Plain English Summary of Recusal Order

On 23 October 2019, the newly constituted Constitution Bench pronounced its order on the application for recusal of Justice Arun Mishra. The lead opinion was delivered by Justice Arun Mishra himself and the four other judges on the Bench – Justices Indira Banerjee, Vineet Saran, M.R.Shah and S Ravindra Bhat – delivered a joint concurring opinion.

 

Justice Mishra relied on two grounds for the rejection of the application: (i) past instances where similar appointments have been made, (ii) practical difficulties of recusing when legal predisposition is alleged.

 

Rest of the Bench deferred to Justice Mishra’s decision on the ground that in an application for recusal, the opinion of the judge whose recusal has been sought should prevail.

 

A more elaborate account of the grounds are provided below.

 

Reliance on past practice of the court

Although numerous arguments were raised in the course of the oral arguments for recusal, Justice Mishra framed the issue before him in the following way: whether a judge who has expressed their opinion as part of an earlier smaller bench may sit on a larger bench set up to examine the earlier bench’s decision.

 

To answer this, he cites the example of the bench in Bengal Immunity Co.

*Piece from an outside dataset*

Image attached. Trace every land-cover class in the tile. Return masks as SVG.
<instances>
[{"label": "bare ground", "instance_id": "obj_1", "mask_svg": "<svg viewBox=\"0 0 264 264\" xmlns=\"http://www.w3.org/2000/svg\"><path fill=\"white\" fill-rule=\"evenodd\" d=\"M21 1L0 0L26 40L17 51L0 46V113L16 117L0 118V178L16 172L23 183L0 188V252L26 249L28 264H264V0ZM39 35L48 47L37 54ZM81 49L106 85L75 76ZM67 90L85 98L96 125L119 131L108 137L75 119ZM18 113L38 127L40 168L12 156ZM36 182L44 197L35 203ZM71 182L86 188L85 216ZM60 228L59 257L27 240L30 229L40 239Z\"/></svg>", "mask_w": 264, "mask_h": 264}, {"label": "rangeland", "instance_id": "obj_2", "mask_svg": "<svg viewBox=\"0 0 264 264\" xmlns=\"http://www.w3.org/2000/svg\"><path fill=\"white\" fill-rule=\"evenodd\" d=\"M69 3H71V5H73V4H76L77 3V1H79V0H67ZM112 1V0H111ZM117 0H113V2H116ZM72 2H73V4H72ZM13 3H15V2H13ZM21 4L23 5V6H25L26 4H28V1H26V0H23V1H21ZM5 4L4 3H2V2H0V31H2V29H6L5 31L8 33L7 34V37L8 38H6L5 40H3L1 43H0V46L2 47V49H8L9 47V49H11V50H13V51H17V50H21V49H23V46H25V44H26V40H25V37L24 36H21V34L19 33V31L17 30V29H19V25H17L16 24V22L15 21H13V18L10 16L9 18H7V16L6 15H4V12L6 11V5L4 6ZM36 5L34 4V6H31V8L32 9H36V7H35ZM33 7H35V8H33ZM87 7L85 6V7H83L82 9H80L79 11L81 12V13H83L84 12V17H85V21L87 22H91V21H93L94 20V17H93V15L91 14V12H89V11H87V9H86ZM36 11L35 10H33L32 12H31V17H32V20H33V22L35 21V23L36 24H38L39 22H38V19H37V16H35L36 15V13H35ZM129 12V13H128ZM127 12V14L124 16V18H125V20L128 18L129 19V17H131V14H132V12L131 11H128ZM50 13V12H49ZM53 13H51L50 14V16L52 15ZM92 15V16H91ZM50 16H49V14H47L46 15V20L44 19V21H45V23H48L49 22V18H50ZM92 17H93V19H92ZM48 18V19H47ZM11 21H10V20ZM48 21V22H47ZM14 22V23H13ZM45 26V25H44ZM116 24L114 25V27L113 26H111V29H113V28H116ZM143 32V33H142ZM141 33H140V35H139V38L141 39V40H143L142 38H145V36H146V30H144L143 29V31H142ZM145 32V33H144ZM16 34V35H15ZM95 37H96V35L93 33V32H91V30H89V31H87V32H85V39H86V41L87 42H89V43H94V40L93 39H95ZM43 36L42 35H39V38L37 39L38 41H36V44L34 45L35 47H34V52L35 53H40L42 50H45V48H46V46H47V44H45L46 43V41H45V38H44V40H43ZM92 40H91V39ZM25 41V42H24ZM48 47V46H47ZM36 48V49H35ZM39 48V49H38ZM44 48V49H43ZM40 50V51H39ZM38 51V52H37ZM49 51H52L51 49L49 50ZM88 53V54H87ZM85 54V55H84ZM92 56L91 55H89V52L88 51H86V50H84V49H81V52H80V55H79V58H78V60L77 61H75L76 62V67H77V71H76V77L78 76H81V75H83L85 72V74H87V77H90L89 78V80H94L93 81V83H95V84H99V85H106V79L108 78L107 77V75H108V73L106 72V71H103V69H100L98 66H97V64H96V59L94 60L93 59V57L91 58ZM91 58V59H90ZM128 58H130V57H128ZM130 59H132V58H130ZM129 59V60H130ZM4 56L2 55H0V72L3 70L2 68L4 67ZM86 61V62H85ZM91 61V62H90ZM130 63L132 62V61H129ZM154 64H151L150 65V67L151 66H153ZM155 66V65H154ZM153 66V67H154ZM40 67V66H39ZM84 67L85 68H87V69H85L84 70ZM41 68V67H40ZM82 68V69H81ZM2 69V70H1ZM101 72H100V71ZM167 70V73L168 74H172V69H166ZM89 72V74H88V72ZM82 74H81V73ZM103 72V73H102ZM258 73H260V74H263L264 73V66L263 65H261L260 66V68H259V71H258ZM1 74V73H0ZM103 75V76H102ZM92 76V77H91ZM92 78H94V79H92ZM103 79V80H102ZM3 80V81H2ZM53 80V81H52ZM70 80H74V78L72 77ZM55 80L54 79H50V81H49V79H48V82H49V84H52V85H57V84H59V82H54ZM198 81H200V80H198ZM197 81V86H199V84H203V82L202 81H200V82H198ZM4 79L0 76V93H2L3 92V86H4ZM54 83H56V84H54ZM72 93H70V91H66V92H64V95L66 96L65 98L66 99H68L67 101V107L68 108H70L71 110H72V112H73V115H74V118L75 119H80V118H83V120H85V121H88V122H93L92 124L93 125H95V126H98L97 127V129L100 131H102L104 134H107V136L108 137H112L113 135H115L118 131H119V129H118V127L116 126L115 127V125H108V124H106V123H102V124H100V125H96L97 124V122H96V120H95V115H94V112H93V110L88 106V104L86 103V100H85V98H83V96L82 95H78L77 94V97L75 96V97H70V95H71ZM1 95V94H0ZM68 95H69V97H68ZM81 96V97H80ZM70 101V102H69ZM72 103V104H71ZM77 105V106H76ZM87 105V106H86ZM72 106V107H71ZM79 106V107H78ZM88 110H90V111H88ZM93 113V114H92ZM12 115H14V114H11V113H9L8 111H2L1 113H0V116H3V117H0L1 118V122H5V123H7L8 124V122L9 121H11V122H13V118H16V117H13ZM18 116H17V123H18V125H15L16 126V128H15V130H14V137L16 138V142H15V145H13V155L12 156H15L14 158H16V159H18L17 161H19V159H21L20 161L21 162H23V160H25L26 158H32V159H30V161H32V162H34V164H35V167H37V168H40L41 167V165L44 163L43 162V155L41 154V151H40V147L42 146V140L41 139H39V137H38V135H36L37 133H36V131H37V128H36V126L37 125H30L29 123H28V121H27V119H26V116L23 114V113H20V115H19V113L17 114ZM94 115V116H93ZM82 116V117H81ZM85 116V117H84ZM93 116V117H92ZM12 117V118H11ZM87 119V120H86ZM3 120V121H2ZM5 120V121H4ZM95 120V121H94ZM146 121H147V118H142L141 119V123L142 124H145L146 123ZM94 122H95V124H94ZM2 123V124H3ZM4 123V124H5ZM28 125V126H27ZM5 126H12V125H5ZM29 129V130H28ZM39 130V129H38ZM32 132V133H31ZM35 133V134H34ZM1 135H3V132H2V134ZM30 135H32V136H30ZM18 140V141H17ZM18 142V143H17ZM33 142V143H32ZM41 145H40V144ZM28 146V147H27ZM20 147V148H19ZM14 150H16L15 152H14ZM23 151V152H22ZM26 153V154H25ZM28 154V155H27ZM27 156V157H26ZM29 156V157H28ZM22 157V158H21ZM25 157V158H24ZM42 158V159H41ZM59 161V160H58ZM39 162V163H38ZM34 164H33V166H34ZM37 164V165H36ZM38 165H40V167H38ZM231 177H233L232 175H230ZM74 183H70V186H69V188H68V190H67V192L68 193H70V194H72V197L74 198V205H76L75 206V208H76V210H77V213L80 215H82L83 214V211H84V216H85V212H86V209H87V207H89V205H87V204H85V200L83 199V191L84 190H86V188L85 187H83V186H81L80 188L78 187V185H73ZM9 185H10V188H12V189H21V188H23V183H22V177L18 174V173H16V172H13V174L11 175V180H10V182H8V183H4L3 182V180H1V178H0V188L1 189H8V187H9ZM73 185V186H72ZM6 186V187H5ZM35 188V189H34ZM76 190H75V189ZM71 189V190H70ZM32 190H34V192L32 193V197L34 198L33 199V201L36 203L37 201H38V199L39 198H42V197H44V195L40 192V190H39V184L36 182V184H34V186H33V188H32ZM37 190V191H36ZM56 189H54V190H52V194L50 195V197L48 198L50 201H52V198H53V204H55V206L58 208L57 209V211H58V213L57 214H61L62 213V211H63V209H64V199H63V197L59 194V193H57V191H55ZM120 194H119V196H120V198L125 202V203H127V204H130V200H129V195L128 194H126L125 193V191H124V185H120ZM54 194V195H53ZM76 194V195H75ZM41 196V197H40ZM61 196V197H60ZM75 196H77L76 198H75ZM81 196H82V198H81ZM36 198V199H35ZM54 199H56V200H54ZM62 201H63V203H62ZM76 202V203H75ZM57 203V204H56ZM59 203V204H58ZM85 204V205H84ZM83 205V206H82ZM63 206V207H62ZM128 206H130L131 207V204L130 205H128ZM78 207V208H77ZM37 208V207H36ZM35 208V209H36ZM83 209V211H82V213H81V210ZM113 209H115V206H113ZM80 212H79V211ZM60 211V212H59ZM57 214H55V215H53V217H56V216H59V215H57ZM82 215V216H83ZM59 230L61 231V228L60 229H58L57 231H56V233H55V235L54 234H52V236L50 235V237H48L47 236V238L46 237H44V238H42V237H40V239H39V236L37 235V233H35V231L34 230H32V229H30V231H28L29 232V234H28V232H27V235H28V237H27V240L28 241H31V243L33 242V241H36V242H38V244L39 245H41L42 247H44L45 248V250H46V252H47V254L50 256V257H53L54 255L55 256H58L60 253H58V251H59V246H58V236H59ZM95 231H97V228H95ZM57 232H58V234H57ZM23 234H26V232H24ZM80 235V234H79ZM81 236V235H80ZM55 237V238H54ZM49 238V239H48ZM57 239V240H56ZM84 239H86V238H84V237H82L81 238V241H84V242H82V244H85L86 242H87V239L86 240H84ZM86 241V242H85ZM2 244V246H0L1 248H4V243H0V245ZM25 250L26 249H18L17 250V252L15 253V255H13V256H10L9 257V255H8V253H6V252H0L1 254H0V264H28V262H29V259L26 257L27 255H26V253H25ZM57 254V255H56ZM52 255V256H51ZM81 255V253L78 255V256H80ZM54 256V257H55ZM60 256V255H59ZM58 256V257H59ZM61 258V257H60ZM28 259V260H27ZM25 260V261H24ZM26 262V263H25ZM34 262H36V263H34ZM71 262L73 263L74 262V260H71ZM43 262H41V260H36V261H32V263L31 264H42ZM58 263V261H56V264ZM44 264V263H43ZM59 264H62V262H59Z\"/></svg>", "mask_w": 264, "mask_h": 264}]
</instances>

Ltd. v. State of Bihar, which was constituted to examine the correctness of the decision in State of Bombay v. United Motors. Justices Bhagwati and Bose who were part of the earlier bench in United Motors were also appointed to the larger bench in Bengal Immunity Co. More importantly, Justice Bhagwati took a complete u-turn in Bengal Immunity Co. and reversed the earlier position he held in United Motors. Justice Mishra goes on to cite a number of similar instances of judges serving in the larger benches set up to examine the correctness of an earlier decision they were part of. In this regard, he also cites examples of how it is routine for judges to reverse their earlier positions when serving in the larger bench. Thus, Justice Mishra notes that it was a “consistent practice of this Court” to have the same judges in a larger bench meant to examine an earlier decision delivered by them.

 

Thereafter, Justice Mishra refers to the decision in Jamal Uddin Ahmad v. Abu Saleh Najmuddin to imply that past practices of the court should also be taken to be the law governing the court. He then draws support from the decision in State of WB v. Shivananda Pathak to hold that prejudging a question of law or policy does not disqualify a judge from hearing a case later on.   

             

Thus, he concludes that rendering a decision on an issue of law does not disqualify a judge from taking part in later proceedings meant to correct that decision.

 

Practical considerations

Another plank on which the opinion stands is the impracticality of judges recusing in such circumstances. He observes that almost all judges of the court must have expressed an opinion on Section 24 of the 2013 Land Acquisition Act one way or the other, making it impossible to allot it to someone without a predisposition to the questions of law.  

 

Another practical consideration against recusal is that of forum shopping by litigants, who may continue to seek recusal till they get a bench to their liking. This may also lead to the litigants seeking recusal of even those judges who may not have even been a part of the earlier bench, but on the ground that they have expressed an opinion on the issue in some other case.

 

Finally, if recusals on the basis of ‘legal pre-disposition’ were to be accepted, it would lead to the destruction of judicial independence.

 

Justice Mishra also notes that the Bench consists of 5 judges, who may all have different opinions on the issues at hand – thus, negating any detrimental effect of one judge having a predisposed opinion.

 

 Concurring opinion – Deferring to the wisdom of Justice Mishra

The concurring opinion – delivered jointly by the rest of the Bench – cites two grounds for rejecting the application for recusal. One, quoting the Court’s decision in Supreme Court Advocates on Record Association and Ors. v. Union of India, it observed that the question of recusal is one to be determined by the judge whose recusal has been sought and not the bench as a whole. In view of this, Justice Mishra’s opinion cannot be commented upon by the rest of the judges, notes the concurring opinion.

 

Additionally, they also observe that no legal impediment to his participation was established.